The Sackett family is a fictional American family featured in a number of western novels, short stories and historical novels by American writer Louis L'Amour.
The novels trace much of the history of the family through individual members of the family as they move across the Atlantic from England, settle in the Appalachians, and then move west to the Great Plains, the Rockies, and California. Unlike novels by such writers as James A. Michener, these stories do not trace the rise and fall of the fortunes of a clan or extended family, but simply tie together significant and minor characters in several of the Western novels.
L'Amour's Sackett family originates in The Fens of Cambridgeshire in East Anglia. The patriarch of the family, Barnabas Sackett, becomes a merchant captain and eventually settles with his wife Abigail (née Tempany) in what will become the borderlands of North Carolina and Tennessee. The family quickly divides into three clans, sired by several of their sons: the "Smoky Mountain Sacketts", "Cumberland Gap Sacketts", and "Clinch Mountain Sacketts". There are also Flatland Sacketts, but are rarely touched upon in the novels. It is the Smoky Mountain Sacketts that produce some of L'Amour's most memorable and beloved characters, including William Tell "Tell" Sackett and his brothers Tyrel and Orrin, of the novel "Sackett" (see below) and others.
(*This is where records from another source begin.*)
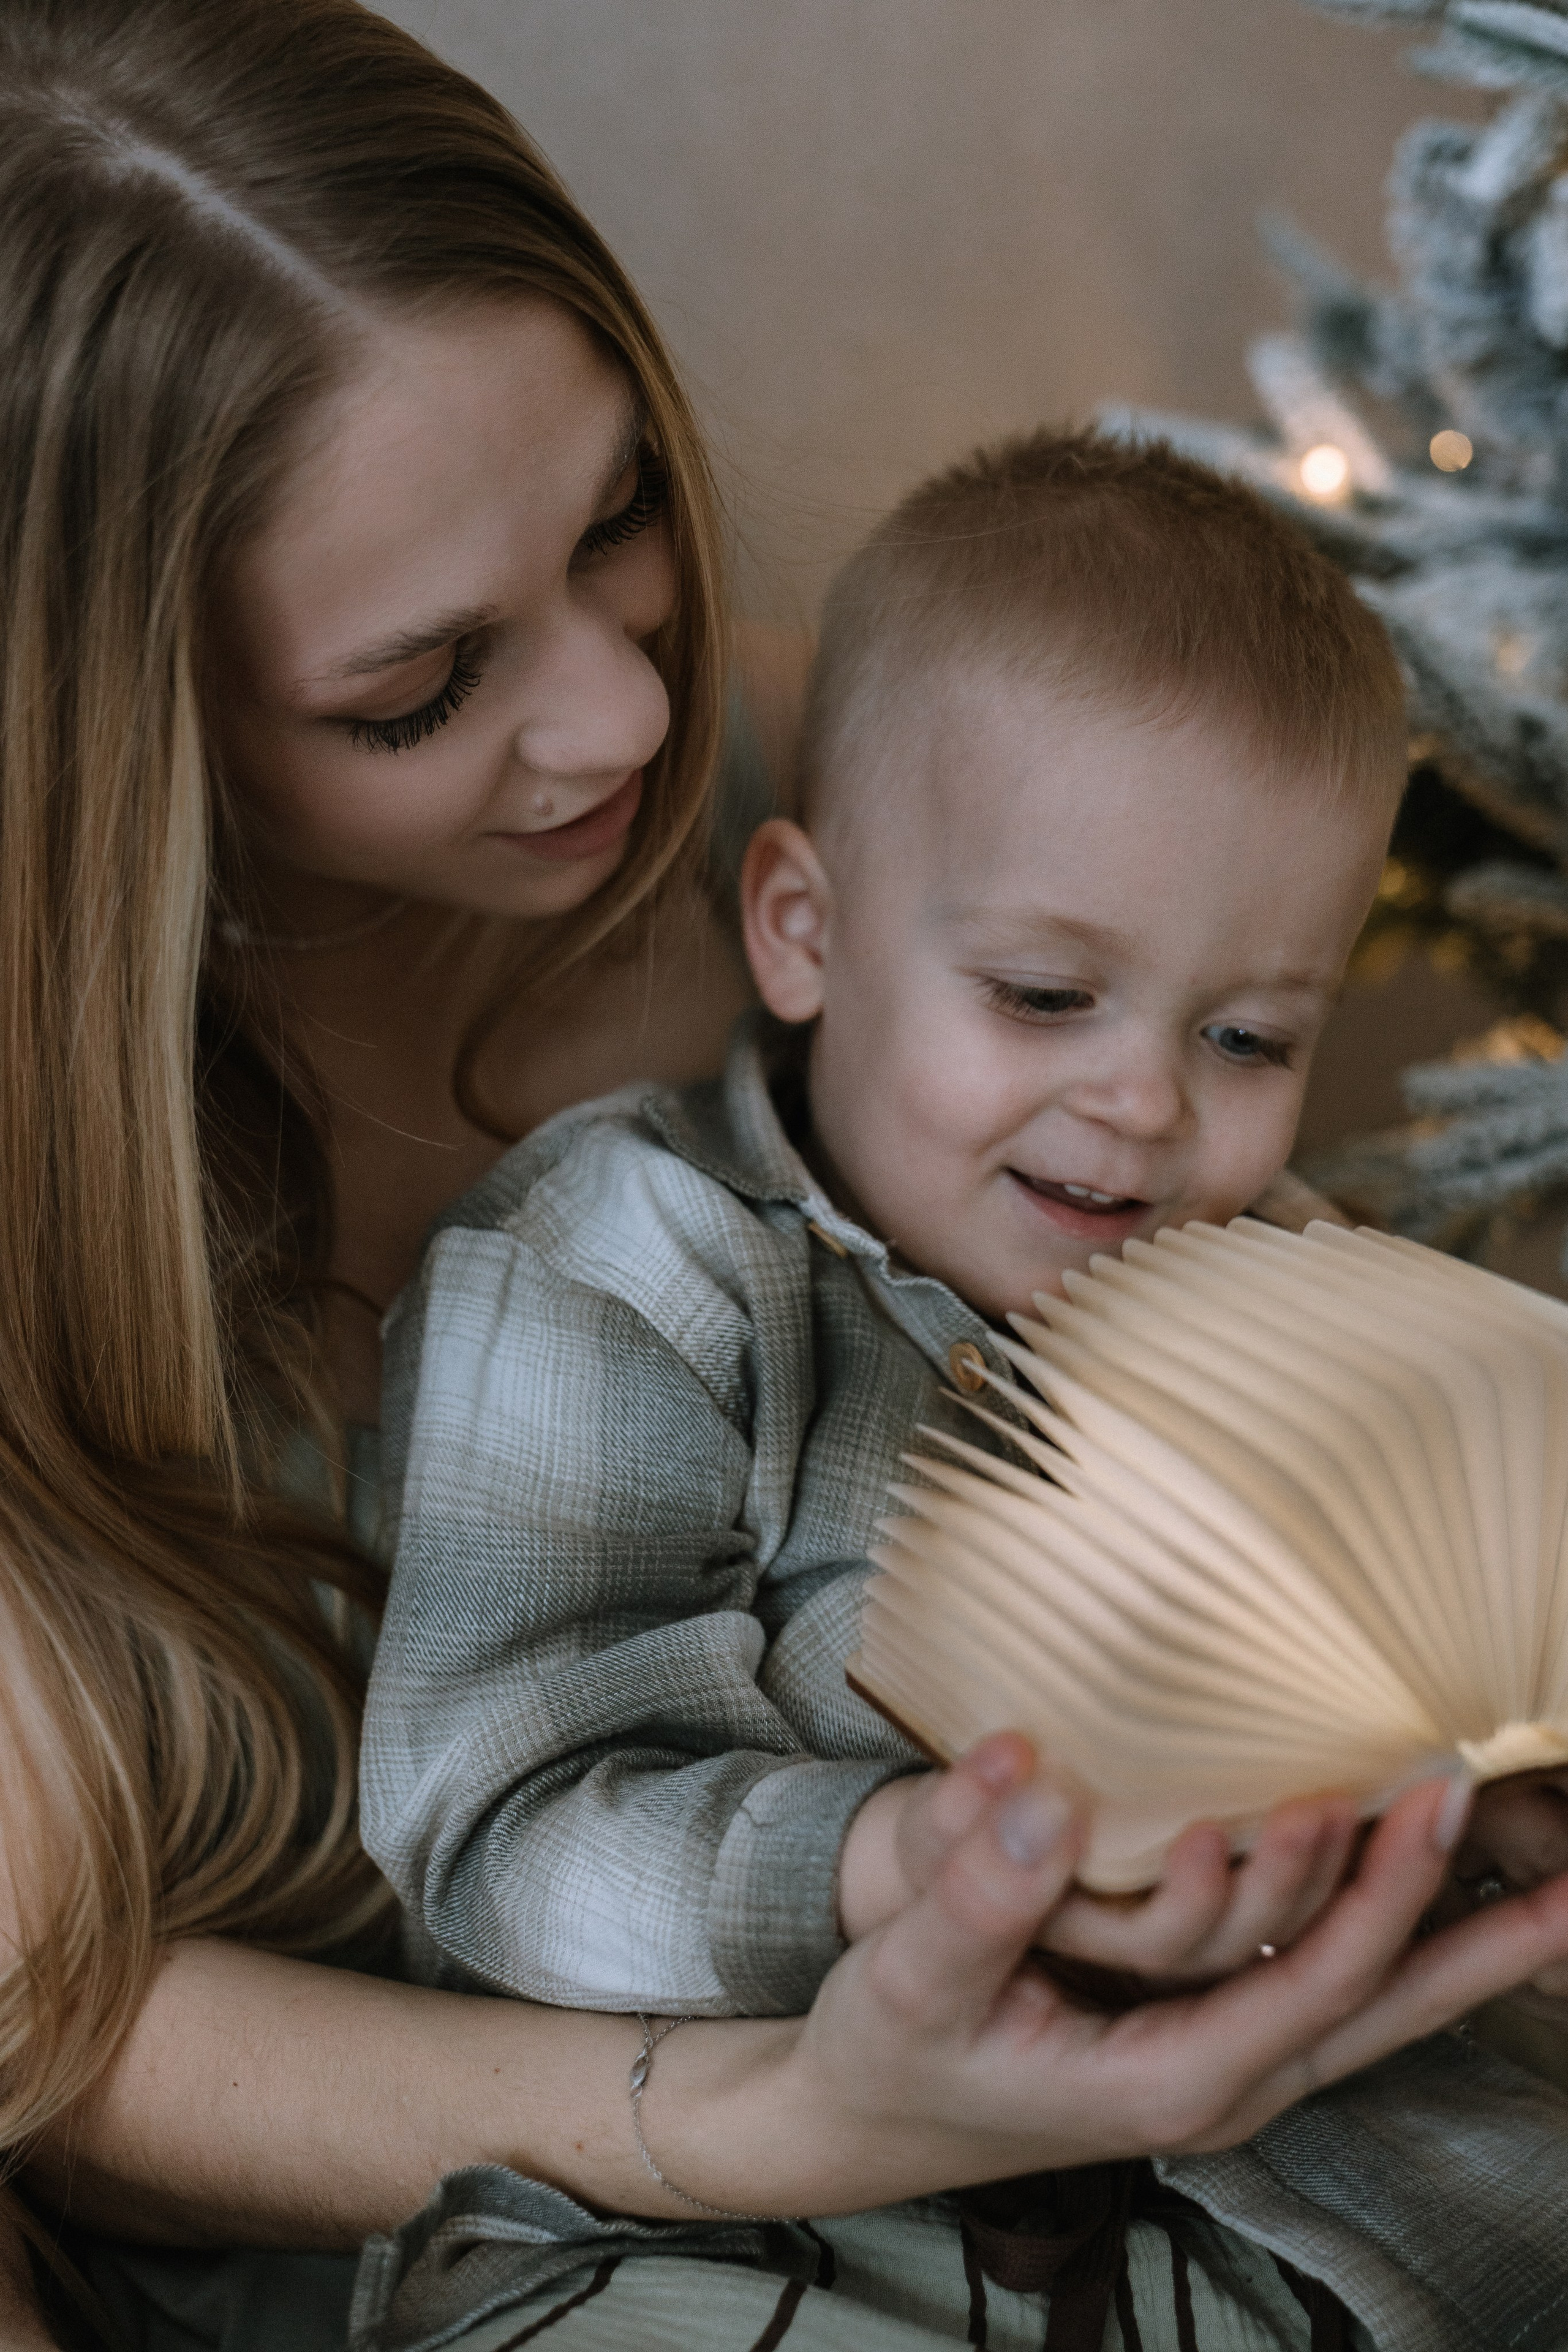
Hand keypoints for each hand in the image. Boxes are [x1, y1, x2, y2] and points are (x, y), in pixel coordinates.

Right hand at [655, 1739, 1567, 2216]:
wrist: (863, 2116)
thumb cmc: (890, 2051)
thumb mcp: (912, 1978)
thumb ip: (976, 1893)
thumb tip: (1038, 1787)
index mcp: (1165, 2084)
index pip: (1308, 1988)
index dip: (1376, 1899)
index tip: (1429, 1802)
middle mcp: (1217, 2085)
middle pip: (1379, 2014)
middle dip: (1476, 1944)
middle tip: (1565, 1864)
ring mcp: (1221, 2068)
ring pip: (1369, 2011)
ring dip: (1460, 1950)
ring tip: (1547, 1888)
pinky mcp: (1206, 2039)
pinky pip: (1328, 1993)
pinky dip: (1397, 1950)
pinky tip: (1430, 1906)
Orrin was a Sheriff, legislator and eventually senator. Tyrel became a respected rancher and lawman, often simply known as the "Mora Gunfighter" after the town he settled in.
The main theme that runs through most of the Sackett books is that of loyalty to the family and helping the family when beset by foes. "When you step on the toes of one Sackett, they all come running." The deadly Sackett-Higgins feud in Tennessee lasted years. As Tell Sackett notes in the book "The Sackett Brand", "The last feud my family taken part in lasted seventy years. The last Higgins died with his gun in his hand, but he died."
The Clinch Mountain boys tend to be rougher. The twins, Nolan and Logan have hired out their guns, held up a stage or two, but are decent men. Logan came to the aid of Emily Talon, herself a Sackett by birth, in Colorado.